Extracellular mitochondrial DNA activates complement and is associated with complement activation in patients with out-of-hospital cardiac arrest.
Eline de Boer, Anne-Lise Strandmoe, Marina Sokolova, Trond M Michelsen, Huy Q Quach, Viktoriia Chaban, Espen R Nakstad, Geir Ø Andersen, May-Kristin S Torp, Kåre-Olav Stensløkken, Tom E Mollnes, Søren E Pischke
Abstract
Open AccessSynthetic analogues of mitochondrial DNA (mtDNA) have been reported as potent complement system activators. This study investigated the impact of endogenous mtDNA on complement activation. mtDNA and nuclear DNA (nDNA) were extracted from human placental tissue and complement activation was determined using ELISA. When incubated in lepirudin-anticoagulated human blood and plasma, increasing concentrations of mtDNA, but not nDNA, resulted in dose- and time-dependent increases in C3bc, C3bBbP and soluble C5b-9 (sC5b-9).

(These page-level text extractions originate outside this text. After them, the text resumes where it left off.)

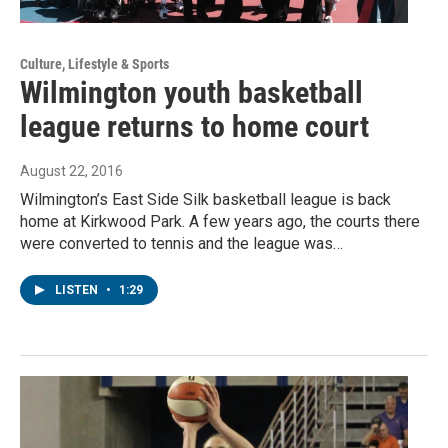
Culture, Lifestyle & Sports
Wilmington youth basketball
league returns to home court
August 22, 2016
Wilmington’s East Side Silk basketball league is back
home at Kirkwood Park. A few years ago, the courts there
were converted to tennis and the league was…
LISTEN
•
1:29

In a clinical context, mtDNA, nDNA, and complement levels of 55 resuscitated out-of-hospital cardiac arrest (OHCA) patients were determined using qPCR and ELISA. C3bc and sC5b-9 correlated significantly with mtDNA and nDNA in OHCA patients. We conclude that mtDNA, but not nDNA, triggers in vitro complement activation, which holds significance in a clinical context in OHCA patients. This novel mode of human complement activation might explain pathophysiological mechanisms of sterile inflammation and could be relevant for innovative therapeutic strategies.